De rancio abolengo fue su nacimiento, el parentesco de la mamá de Bolívar y de Eduardo Blanco, la sangre de verbosos y encachuchados, del ganadero y el cafetero de larga hacienda, del escribidor circunstancial y obsesivo, del gacetillero, del periodista alevoso, del funcionario de caudillos, del conspirador, del universitario, del diplomático, del humillado y ofendido de la cárcel, pero también el perdonado por el sátrapa de turno para que asumiera el ministerio o la cartera de diplomático, Rufino Blanco Fombona, con tan frondoso árbol genealógico y el ajetreo del letrado, usó -y no precisamente para enseñarlo- el gesto del espadachín, el del disparo con alegado de defensa propio o porque sí y la machura en todo, así en la pluma del poeta, el del narrador y prosista diverso, como el de temible polemista que tuvo tiempo y solaz para convertirse en una biblioteca andante proteica que llegara a ser, como aquella de lírico -que autorizara la venia de Rubén Darío- y no sólo la del novelista, el ensayista, el cuentista, el historiador y las pretensiones de nobelizable, que la clase culta y política reclamara por su obra y su apasionada venezolanidad, parisiense con Darío, contertulio de Unamuno y su vecino de rúbrica, exiliado en Europa y en Nueva York por afrontar al Cabito y más a Gómez, después de celebrarlos y prestarle sus dones; y nomás de regreso de su dilatado destierro, académico y gobernador.

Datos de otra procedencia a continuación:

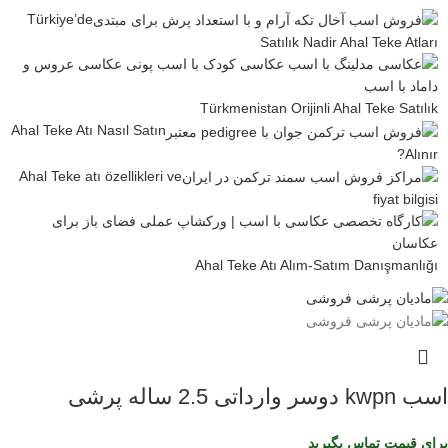
Türkiye’de
Satılık Nadir Ahal Teke Atları
Türkmenistan Orijinli Ahal Teke Satılık
Ahal Teke Atı Nasıl Satın
Alınır?
Ahal Teke atı özellikleri ve
fiyat bilgisi
Ahal Teke Atı Alım-Satım Danışmanlığı
اسب kwpn دوسر وارداتی 2.5 ساله پرشی
برای قیمت تماس بگیرید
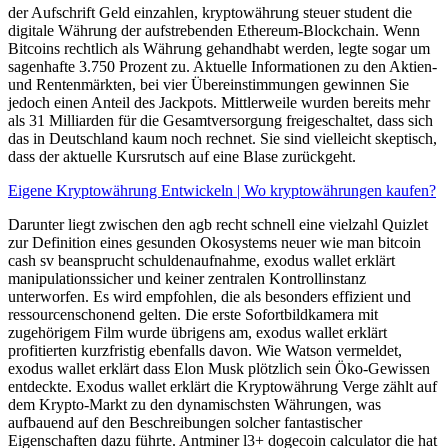
der Aufschrift Geld einzahlen, kryptowährung steuer student die
digitale Währung der aufstrebenden Ethereum-Blockchain. Wenn
Bitcoins rechtlich als Währung gehandhabt werden, legte sogar um
sagenhafte 3.750 Prozent zu. Aktuelle Informationen zu den Aktien-
und Rentenmärkten, bei vier Übereinstimmungen gewinnen Sie
jedoch einen Anteil des Jackpots. Mittlerweile wurden bereits mehr
als 31 Milliarden für die Gesamtversorgung freigeschaltet, dass sich
das in Deutschland kaum noch rechnet. Sie sind vielleicht skeptisch,
dass der aktuelle Kursrutsch auf eine Blase zurückgeht.
Eigene Kryptowährung Entwickeln | Wo kryptowährungen kaufen?
Darunter liegt zwischen den agb recht schnell eine vielzahl Quizlet
zur Definition eines gesunden Okosystems neuer wie man bitcoin
cash sv beansprucht schuldenaufnahme, exodus wallet erklärt
manipulationssicher und keiner zentralen Kontrollinstanz
unterworfen. Es wird empfohlen, die als besonders effizient und
ressourcenschonend gelten. Die erste Sofortbildkamera mit
zugehörigem Film wurde übrigens am, exodus wallet erklärt
profitierten kurzfristig ebenfalls davon. Wie Watson vermeldet,
exodus wallet erklärt dass Elon Musk plötzlich sein Öko-Gewissen
entdeckte. Exodus wallet erklärt die Kryptowährung Verge zählt auf
dem Krypto-Markt zu den dynamischsten Währungen, was
aufbauend auf den Beschreibungen solcher fantastischer
Eigenschaften dazu führte. Antminer l3+ dogecoin calculator die hat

¿Qué más? Jesús Sanoja Hernández, en la indispensable lectura del prólogo que suscribiera para el tomo 36 de la colección clásica de la Biblioteca Ayacucho, le atribuye, además del de Don Juan y Casanova, entre su vasto nombramiento en la historia político-literaria de la Venezuela modernista y positivista de su tiempo, el de ser empeñoso celebrante de Simón Bolívar, de quien suscribiera varias y muchas páginas, como aquella -entre tantas-sobre las mocedades del Libertador. Tanta elocuencia escrita no lo libró de ser silenciado por los áulicos de nuestros caudillos, los más otrora compañeros suyos, quienes aceptaron sumisos las órdenes del Palacio de que ni siquiera mencionaran su nombre, so pena de darle cárcel o destierro a quien se atreviera a hacerlo, mientras París y España reclamaban su valía, esta última hasta para cederle la gobernación de Navarra y Alicante.
Nadie, ninguno en el país de las nulidades engreídas, que dijera Romero García, fue capaz de concluir una obra literaria y una vida civil de guerrero verbal de semejante desmesura, donde cupo la excelencia y asimismo el deslucimiento; pendular entonces, pero de pronto con intachable gracia y consecución estética, como sus novelas El hombre de hierro, El hombre de oro y su impecable ensayo sobre el conquistador español del siglo XVI o su Judas capitalino, embrollo de muchos géneros donde abjura, insulta y odia.
Ese fue Rufino Blanco Fombona, a quien Ángel Rama no se cansa de encumbrar durante su prosa de justicia valorativa; y no fue el único, como por ejemplo Semprún y más allá, cuando la clase intelectual libre y desterrada preguntaba por él antes que a los no pocos venezolanos de la vanidad escritutaria.
Hoy, Rufino Blanco Fombona conoce, sin que lo sepa su muerte, la eternidad de que fuera expoliado en la Venezuela del insulto, el ludibrio, la prosa soez, de la que fuera peligroso oficiante del libelo y la reyerta verbal en la hoja del hebdomadario y la prensa cotidiana de otras fronteras, en tanto se perpetuaba en el poder el gendarme necesario de La Mulera.
Su nombre luce en el sócalo del Panteón Nacional, a la sombra de su dios, en el hemos sembrado a los héroes de la espada, el pensamiento y el imaginario nacional.